A pause. Hawkeye grinned in darkness. He knew the owners of those voices. One of the men within the set-in doorway was Detective Joe Cardona, ace of the New York headquarters. The other was “Dunny” Sukes, a supposed hophead whom Hawkeye had long since branded as a stool pigeon.
Dunny had come down this street and sneaked into the doorway. The patrolman had purposely passed up that hiding place in making his inspection. For the harness bull had known that Dunny would be there.
Traveling in the bluecoat’s wake was Joe Cardona, on his way to a meeting with the stoolie.
The cleverness of the gag was the reason for Hawkeye’s grin. The patrolman’s inspection had driven prowlers from this terrain. None would return until after the bluecoat had finished.
Right now, the patrolman was dawdling across the street, prolonging his inspection. By the time he had concluded it, Cardona would be gone. Afterward, Dunny would slink away, coming from this block like any other chance prowler.
“SO the finger’s on Rook, eh?” Cardona’s question caused Hawkeye to strain and listen further. “They want to chop him down like they did with the others that tried to be big shots?”

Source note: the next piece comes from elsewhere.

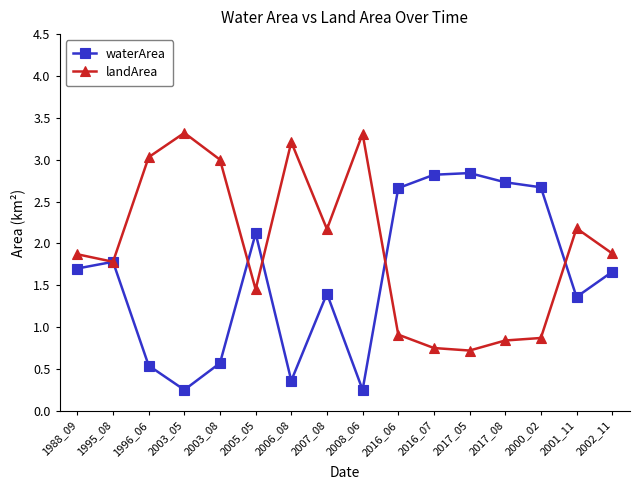

How many series are shown in this chart?

2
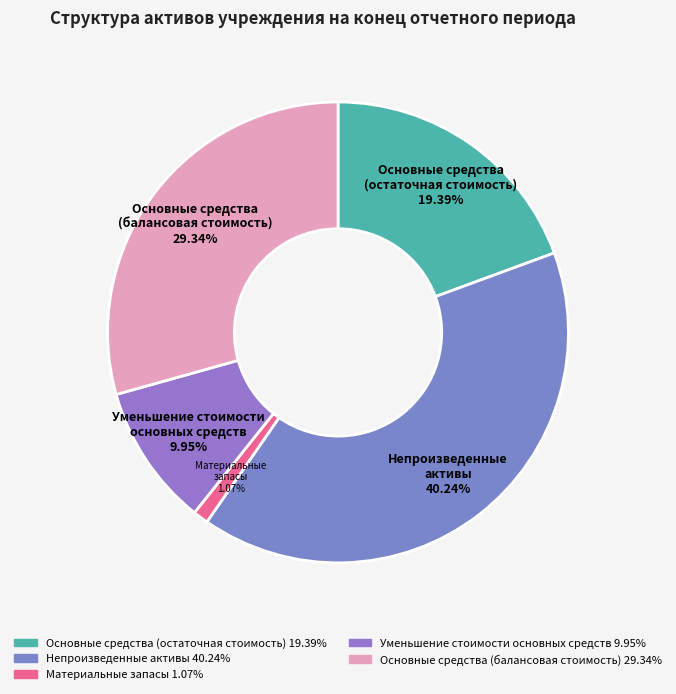

Is there a majority slice in this chart?

No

“That’s the idea, Joe,” agreed Dunny. “Rook wants to be a big guy — head man. You know what he promised ‘em. Said that when he got to the top he was goin’ to bring back the rackets. End this business of one mob musclin’ in on another. Well — he ain’t doin’ it. Somethin’ went flooie when he tried to hook up with the dock wallopers. Then he flivved when he was supposed to get a new milk racket started.”

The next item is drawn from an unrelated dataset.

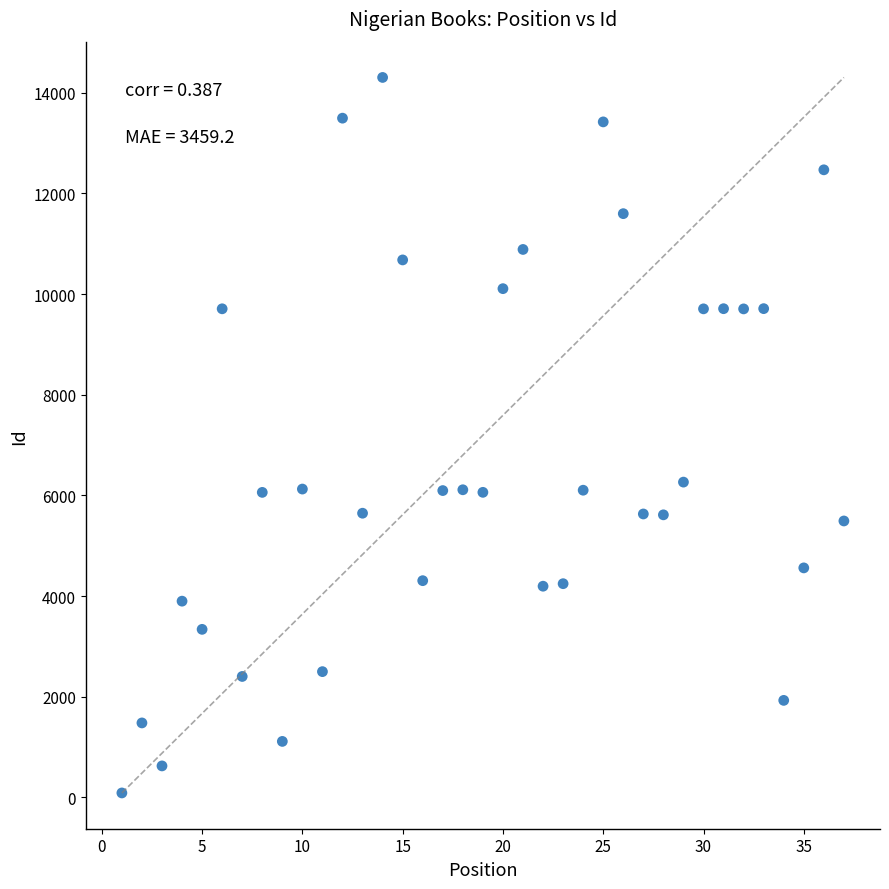

What is the range of X values (max minus min)?

36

“And now he’s gone sour with the laundry racket?”
“That’s it, Joe. They say that Blitz Schumbert was all ready to start it. Had it as good as swung. Rook, bein’ the big shot, sent a mob over to wreck that Brooklyn laundry. But they never got no chanct to heave their pineapples.

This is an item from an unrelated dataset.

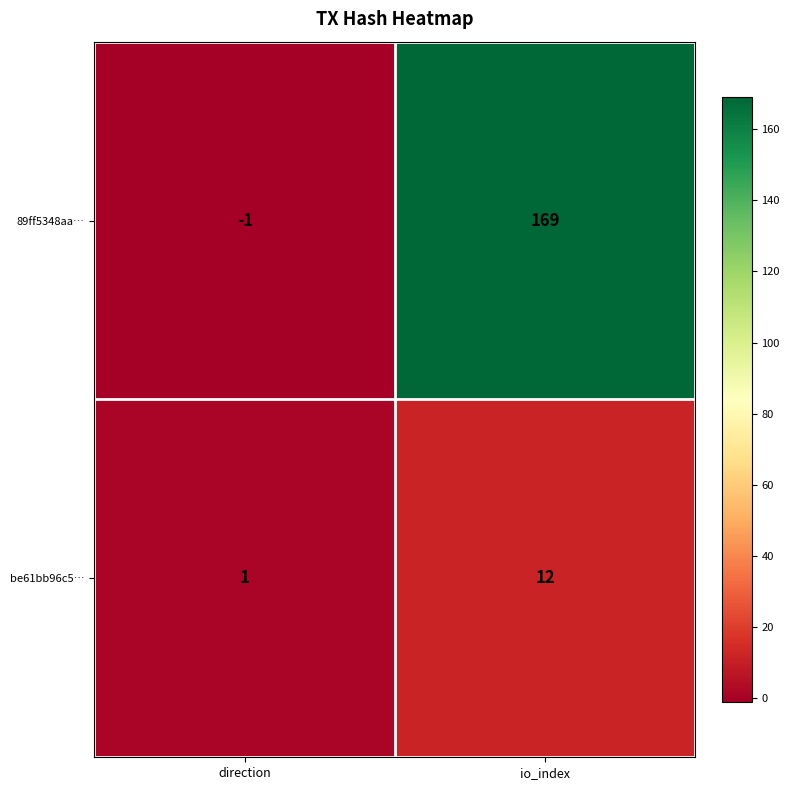

What is the maximum value shown in the chart?

169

“Some other mob knocked ‘em off on the way there. The job wasn’t pulled. An’ the laundry owners handed Blitz the Bronx cheer. On account of him tellin’ ‘em trouble was comin’ when it didn’t.” Hawkeye heard Joe Cardona deliver a grunt of understanding. This was no news to the ace sleuth.
Dunny must have recognized it, for he put another statement in a hurry.
“Listen, Joe” — the stoolie’s voice was half a whisper — “there’s some mugs say it wasn’t no ordinary outfit that queered that job. They’ve been talkin’ about it, sayin’ maybe The Shadow was behind it.”
“Yeah?” Cardona’s gruff question struck Hawkeye as a feeler for further information. It came.
“That’s what they’re sayin’, Joe,” persisted Dunny. “But mostly, it’s figured as a bum guess. It ain’t The Shadow’s way to go aroun’ with a mob. An’ this ain’t the first time that some smart guys have knocked off Rook’s torpedoes. When he sent that crew of gorillas out on the bank job—”
“I know all about it,” put in Cardona, impatiently. “It was queered by another mob. But we never pinned the evidence on Rook, about sending the crew out to rob the bank. Forget that, Dunny. Tell me what they’re saying about The Shadow.”
“That’s what I’m gettin’ at, Joe. The bank job — the docks — the milk racket — now, this laundry job — well, it’s all bad for Rook, if he wants to rule the city. But who’s stoppin’ him? The mobs that are doin’ it ain’t big. That’s why the smart boys think they ain’t no mobs at all.
“They figure The Shadow’s crossin’ the dope, see? Workin’ with a picked crew. Makin’ it look like Rook ain’t got the mobs lined up, like he says he has. Makin’ Rook a palooka instead of a big shot.”
“Which means that Rook’s lieutenants want to get rid of him?”
“Sure! So they can put in a new big shot an’ start all over again. An’ the new guy will be another softy for The Shadow. The new guy won’t get nowhere either.
“But listen, Joe. I ain’t sayin’ all this is so, I’m only tellin’ what a few birds think. Most of ‘em figure that Rook just ain’t got the hold he says he has. That’s all.”
THE patrolman’s light was blinking from the opposite side of the street, near the upper corner. Cardona was noting its movements through the drizzle. He knew that the cop had stalled as long as he could.